◆ **DOCUMENT TEXT**:
· · ·
Chuma

Personal information
- Full name: Rafael González Rodríguez
- Date of birth: 13 February 1997 (age 29)
- Place of birth: Seville, Spain
- Position: Forward

Team information
- Current team: Xerez
- Number: 17

Youth career
- Sevilla

Senior career*
- Years: Team / Apps / (Gls)
- 2015–2017: Sevilla C / 38 / (12)
- 2017–2018: Lebrijana / 20 / (13)
- 2018–2019: Córdoba B / 47 / (21)
- 2019: Córdoba / 3 / (0)
- 2019–2020: Levante B / 17 / (0)
- 2020–2021: Xerez / 22 / (6)
- 2021–2022: San Roque / 32 / (16)
- 2022–2023: UCAM Murcia / 15 / (1)
- 2023–2024: Mérida / 50 / (12)
- 2024–2026: Wieczysta Kraków / 37 / (8)
- 2026–: Xerez / 13 / (1)

= Chuma (footballer) =

Spanish footballer

Rafael González Rodríguez (born 13 February 1997), commonly known as Chuma, is a Spanish professional footballer who plays for Segunda Federación club Xerez as a forward.

==Club career==
Chuma was born in Seville, Andalusia, and was a Sevilla FC youth graduate. He made his senior debut with the C-team on 3 May 2015, starting in a 2–1 Tercera División away win against Arcos CF, and scored his first goals seven days later by netting a brace in a 3–0 home defeat of CD Mairena.

On 27 July 2017, Chuma signed for UB Lebrijana also in the fourth division. He made his debut for the club on 27 August, starting and scoring a hat-trick in a 4–3 win at CD Gerena.

On 31 January 2018, after scoring 13 goals in only 20 appearances, Chuma joined Córdoba CF and was assigned to the reserves in Segunda División B. The transfer was declared void two days later, but it was later authorized by the RFEF.

Chuma made his professional debut on 12 May 2019, coming on as a late substitute for Federico Piovaccari in a 0–1 Segunda División away loss against UD Las Palmas, which ensured his team's relegation. On 18 July, he agreed to a two-year contract with Levante UD, being initially assigned to the reserves in division three.
· · ·
◆ **BRIEF A**: Reproduce the stretch of the Chuma biography from "Senior career*" through "Xerez / 13 / (1)".
◆ **BRIEF B**: In the Chuma biography, why did his move to Córdoba CF stand even though the transfer had been declared void?
The rows that follow are separate material from the Chuma biography.

Stored dataset rows:
· · ·
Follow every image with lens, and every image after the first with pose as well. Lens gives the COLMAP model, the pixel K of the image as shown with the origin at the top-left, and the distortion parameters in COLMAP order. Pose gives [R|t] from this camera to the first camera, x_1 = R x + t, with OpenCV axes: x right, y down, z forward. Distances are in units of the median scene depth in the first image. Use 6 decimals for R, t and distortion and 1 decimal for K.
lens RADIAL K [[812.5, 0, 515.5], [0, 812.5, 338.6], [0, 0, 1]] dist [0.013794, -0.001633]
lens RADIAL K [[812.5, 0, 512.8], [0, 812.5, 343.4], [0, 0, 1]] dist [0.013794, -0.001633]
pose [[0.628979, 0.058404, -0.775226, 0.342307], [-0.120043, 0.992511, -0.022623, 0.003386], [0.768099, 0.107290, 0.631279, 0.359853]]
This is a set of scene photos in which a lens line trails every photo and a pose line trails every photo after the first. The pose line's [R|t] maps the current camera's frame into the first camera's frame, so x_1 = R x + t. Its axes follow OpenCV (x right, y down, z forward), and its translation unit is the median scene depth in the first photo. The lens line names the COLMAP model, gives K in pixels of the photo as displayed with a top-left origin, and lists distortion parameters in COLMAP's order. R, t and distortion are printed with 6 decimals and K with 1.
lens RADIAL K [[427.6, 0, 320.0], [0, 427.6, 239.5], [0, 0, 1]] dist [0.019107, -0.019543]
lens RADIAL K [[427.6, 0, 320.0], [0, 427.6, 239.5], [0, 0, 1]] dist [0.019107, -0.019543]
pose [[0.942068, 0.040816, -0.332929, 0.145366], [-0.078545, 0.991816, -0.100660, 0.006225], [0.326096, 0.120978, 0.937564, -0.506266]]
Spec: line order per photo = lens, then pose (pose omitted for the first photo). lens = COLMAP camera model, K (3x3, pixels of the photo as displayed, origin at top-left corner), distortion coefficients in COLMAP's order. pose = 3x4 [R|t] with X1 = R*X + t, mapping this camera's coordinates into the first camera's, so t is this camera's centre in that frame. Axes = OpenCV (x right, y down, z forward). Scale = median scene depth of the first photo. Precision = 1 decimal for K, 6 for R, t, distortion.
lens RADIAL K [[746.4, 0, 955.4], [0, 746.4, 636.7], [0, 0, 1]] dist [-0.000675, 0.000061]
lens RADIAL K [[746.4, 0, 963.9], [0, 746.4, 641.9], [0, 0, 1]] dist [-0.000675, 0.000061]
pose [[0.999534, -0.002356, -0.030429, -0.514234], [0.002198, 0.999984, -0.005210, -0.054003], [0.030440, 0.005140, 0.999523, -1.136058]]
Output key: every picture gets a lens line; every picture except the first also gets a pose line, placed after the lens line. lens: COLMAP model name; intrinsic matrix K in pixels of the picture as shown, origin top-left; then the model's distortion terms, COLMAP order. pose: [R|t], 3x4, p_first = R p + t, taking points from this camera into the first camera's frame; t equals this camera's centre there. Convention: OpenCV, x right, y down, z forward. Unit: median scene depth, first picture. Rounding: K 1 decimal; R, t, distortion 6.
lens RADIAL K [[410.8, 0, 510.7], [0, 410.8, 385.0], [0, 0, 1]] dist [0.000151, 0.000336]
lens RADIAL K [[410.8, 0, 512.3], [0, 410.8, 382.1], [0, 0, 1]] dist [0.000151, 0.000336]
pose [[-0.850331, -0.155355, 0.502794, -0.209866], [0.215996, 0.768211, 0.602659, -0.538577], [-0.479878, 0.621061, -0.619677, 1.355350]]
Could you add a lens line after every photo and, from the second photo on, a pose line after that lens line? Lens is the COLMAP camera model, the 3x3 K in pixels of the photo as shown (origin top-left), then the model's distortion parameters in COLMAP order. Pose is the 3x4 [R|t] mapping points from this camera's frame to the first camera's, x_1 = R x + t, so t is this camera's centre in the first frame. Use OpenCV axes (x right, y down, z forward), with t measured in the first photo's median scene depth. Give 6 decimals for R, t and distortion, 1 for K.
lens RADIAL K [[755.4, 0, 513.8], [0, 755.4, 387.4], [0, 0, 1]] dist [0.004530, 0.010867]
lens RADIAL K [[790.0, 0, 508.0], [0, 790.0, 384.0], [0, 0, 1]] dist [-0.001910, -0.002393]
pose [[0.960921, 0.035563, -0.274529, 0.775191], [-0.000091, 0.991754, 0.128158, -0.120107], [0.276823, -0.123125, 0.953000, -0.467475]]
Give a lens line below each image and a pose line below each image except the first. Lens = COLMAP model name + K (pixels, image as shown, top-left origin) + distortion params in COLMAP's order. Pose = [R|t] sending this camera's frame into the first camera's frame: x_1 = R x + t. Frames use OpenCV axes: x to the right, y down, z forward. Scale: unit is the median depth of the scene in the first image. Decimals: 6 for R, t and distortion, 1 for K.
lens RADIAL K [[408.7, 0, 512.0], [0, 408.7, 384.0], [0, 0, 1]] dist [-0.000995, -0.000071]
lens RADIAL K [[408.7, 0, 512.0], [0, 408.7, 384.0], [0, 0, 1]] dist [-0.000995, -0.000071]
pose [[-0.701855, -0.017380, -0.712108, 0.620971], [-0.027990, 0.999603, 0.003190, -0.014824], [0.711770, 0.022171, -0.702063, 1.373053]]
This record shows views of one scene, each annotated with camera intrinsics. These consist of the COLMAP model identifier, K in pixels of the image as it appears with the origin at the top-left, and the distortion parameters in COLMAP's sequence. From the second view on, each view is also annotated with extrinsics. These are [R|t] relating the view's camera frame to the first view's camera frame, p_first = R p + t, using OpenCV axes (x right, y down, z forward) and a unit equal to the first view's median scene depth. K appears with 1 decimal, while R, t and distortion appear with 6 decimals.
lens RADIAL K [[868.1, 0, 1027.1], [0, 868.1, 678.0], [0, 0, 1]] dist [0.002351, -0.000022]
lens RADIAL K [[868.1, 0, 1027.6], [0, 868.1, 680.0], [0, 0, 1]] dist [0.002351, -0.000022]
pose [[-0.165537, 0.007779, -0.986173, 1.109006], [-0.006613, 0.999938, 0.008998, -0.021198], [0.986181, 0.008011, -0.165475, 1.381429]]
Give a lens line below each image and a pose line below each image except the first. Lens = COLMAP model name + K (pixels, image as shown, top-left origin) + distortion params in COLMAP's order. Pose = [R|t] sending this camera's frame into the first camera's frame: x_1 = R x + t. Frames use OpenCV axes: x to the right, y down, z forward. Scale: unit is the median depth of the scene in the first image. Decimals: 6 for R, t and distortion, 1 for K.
· · ·
◆ **WRITTEN SOLUTION A**:
Senior career*
- Years: Team / Apps / (Gls)
- 2015–2017: Sevilla C / 38 / (12)
- 2017–2018: Lebrijana / 20 / (13)
- 2018–2019: Córdoba B / 47 / (21)
- 2019: Córdoba / 3 / (0)
- 2019–2020: Levante B / 17 / (0)
- 2020–2021: Xerez / 22 / (6)
- 2021–2022: San Roque / 32 / (16)
- 2022–2023: UCAM Murcia / 15 / (1)
- 2023–2024: Mérida / 50 / (12)
- 2024–2026: Wieczysta Kraków / 37 / (8)
- 2026–: Xerez / 13 / (1)

◆ **WRITTEN SOLUTION B**: The transfer was declared void two days after he joined Córdoba CF on 31 January 2018. The RFEF later authorized it.